On Wednesday (June 1, 2011) FundRaiser sent a carload of volunteers to help with the disaster relief in Joplin, which is just 3 hours from here.  I was one of them.  These are my impressions…

We worked with a crew of about 20 from one of several disaster relief centers (I would estimate that there were about 200 volunteers just at this one, which was coordinated by the Baptist convention).  We were working on the outskirts of the worst of the damage – where there were still houses standing.  The houses might have lost parts of a roof, or had part of the house caved in, siding blown off, windows blown in, etc, but they were habitable and the occupants were there.
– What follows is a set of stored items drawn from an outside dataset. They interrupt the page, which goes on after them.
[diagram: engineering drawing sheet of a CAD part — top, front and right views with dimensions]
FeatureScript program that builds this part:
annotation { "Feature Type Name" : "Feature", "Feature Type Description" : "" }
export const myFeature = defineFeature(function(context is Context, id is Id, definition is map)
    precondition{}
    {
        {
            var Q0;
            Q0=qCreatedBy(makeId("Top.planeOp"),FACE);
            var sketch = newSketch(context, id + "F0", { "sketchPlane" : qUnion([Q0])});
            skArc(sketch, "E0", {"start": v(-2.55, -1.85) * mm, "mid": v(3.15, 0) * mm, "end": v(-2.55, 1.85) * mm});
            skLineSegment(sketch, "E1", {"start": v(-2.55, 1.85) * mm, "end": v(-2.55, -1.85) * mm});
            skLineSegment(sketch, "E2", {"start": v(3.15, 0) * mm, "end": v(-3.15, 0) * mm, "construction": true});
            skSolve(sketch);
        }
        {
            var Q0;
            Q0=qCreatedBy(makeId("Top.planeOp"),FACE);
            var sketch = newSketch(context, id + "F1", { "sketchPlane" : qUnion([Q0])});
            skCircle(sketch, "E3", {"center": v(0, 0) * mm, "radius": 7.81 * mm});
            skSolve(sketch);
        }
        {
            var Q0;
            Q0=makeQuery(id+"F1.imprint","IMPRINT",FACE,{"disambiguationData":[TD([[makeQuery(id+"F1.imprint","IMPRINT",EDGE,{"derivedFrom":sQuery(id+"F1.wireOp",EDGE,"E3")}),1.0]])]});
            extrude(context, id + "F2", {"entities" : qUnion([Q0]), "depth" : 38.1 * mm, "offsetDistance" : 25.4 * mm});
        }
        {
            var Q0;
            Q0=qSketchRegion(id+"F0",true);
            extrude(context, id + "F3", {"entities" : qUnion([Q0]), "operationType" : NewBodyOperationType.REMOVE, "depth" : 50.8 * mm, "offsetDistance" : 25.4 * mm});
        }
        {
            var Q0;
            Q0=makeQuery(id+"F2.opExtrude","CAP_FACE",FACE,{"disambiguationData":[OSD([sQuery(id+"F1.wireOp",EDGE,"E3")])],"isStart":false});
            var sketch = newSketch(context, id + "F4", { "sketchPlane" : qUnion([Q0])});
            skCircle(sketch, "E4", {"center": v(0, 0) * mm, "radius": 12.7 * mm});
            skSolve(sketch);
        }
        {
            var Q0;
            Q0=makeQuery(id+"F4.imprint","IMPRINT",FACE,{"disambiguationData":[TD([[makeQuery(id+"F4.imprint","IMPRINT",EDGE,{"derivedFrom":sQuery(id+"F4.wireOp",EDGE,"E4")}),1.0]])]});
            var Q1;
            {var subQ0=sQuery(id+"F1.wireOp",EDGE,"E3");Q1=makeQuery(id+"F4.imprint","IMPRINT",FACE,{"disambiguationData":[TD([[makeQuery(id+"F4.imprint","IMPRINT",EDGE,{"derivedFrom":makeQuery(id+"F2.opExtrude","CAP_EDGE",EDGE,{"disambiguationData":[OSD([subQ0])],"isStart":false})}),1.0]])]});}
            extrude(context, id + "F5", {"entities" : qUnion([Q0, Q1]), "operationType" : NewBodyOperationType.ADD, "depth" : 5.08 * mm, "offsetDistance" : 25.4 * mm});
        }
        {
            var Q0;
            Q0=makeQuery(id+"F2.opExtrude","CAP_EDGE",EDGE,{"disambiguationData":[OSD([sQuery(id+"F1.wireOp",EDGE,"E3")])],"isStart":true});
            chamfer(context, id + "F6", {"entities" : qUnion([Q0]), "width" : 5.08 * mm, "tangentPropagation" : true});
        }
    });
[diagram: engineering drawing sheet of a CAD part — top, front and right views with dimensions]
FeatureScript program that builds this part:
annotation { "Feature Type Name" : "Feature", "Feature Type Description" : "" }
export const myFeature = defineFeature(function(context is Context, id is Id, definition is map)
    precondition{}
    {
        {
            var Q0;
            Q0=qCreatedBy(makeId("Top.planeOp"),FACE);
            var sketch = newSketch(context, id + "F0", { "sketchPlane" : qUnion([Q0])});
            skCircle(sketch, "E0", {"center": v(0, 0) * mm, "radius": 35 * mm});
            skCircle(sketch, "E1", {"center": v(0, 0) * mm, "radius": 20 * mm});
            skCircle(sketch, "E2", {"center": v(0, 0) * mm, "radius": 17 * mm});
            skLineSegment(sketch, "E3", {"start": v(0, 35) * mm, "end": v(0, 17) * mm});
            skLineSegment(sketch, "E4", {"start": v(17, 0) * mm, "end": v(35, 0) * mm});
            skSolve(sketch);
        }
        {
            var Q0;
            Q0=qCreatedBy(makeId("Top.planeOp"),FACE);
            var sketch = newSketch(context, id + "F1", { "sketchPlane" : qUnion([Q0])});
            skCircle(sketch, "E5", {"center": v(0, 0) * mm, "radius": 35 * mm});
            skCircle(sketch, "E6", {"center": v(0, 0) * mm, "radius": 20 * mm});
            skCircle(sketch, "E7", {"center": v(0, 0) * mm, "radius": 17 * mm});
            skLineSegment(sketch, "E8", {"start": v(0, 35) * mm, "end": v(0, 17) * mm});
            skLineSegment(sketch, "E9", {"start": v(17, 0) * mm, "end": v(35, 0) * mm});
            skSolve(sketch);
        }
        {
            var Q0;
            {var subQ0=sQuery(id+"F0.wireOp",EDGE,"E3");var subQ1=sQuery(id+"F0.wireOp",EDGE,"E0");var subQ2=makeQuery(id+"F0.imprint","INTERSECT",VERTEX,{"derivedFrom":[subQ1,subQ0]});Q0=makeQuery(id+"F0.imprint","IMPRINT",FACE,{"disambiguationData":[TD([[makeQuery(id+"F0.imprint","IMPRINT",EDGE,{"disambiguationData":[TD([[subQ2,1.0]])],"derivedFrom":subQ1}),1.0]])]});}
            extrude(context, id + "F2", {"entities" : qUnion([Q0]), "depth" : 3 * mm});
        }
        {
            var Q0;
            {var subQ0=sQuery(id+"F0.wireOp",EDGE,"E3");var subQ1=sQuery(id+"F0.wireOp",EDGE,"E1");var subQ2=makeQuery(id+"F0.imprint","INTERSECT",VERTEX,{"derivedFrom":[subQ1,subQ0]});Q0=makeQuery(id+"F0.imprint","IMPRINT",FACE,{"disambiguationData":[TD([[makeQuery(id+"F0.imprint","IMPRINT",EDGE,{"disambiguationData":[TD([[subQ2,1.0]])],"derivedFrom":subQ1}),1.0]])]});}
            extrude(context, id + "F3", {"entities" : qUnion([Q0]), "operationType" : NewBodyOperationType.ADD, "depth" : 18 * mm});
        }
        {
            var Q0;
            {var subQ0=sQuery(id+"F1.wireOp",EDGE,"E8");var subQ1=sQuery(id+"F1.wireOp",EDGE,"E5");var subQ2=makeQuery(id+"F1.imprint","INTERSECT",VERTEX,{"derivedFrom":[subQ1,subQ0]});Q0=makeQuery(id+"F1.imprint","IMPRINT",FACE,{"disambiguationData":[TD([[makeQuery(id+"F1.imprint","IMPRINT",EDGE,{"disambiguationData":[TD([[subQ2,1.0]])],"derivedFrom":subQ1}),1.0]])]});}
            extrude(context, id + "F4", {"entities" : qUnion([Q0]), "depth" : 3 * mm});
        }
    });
Anyway, we hauled brush and debris into piles.  Crews had come through the previous week and cut up the trees that were in the way or dangerous, and those were already piled up in huge piles.  And, the utility company workers had already replaced all the telephone poles that had been snapped off (which was all of them from what I could tell), so an amazing amount of work had already been done.  We were doing followup cleanup.  Each team had several “cutters” (those with chainsaws), a bobcat or tractor or two to lift heavy logs, and lots of us “haulers”.

We drove through a bit of the main damage.  The best way to describe it is to picture a huge kitchen blender.  Throw in 95% of the houses and cars and trucks and strip malls and storage units and churches.  Blend it all up and then throw half of it up into a giant fan to spread it evenly around.  Then take the other half and shoot it out a high-powered water cannon at anything left standing.

That level of damage is at least a mile wide and several miles long.  We heard that they are still finding body parts.  Whenever someone comes across a bad smell, they call in the police.

I could go on, but won’t.  It definitely makes you appreciate the raw power of nature and the flimsiness of civilization.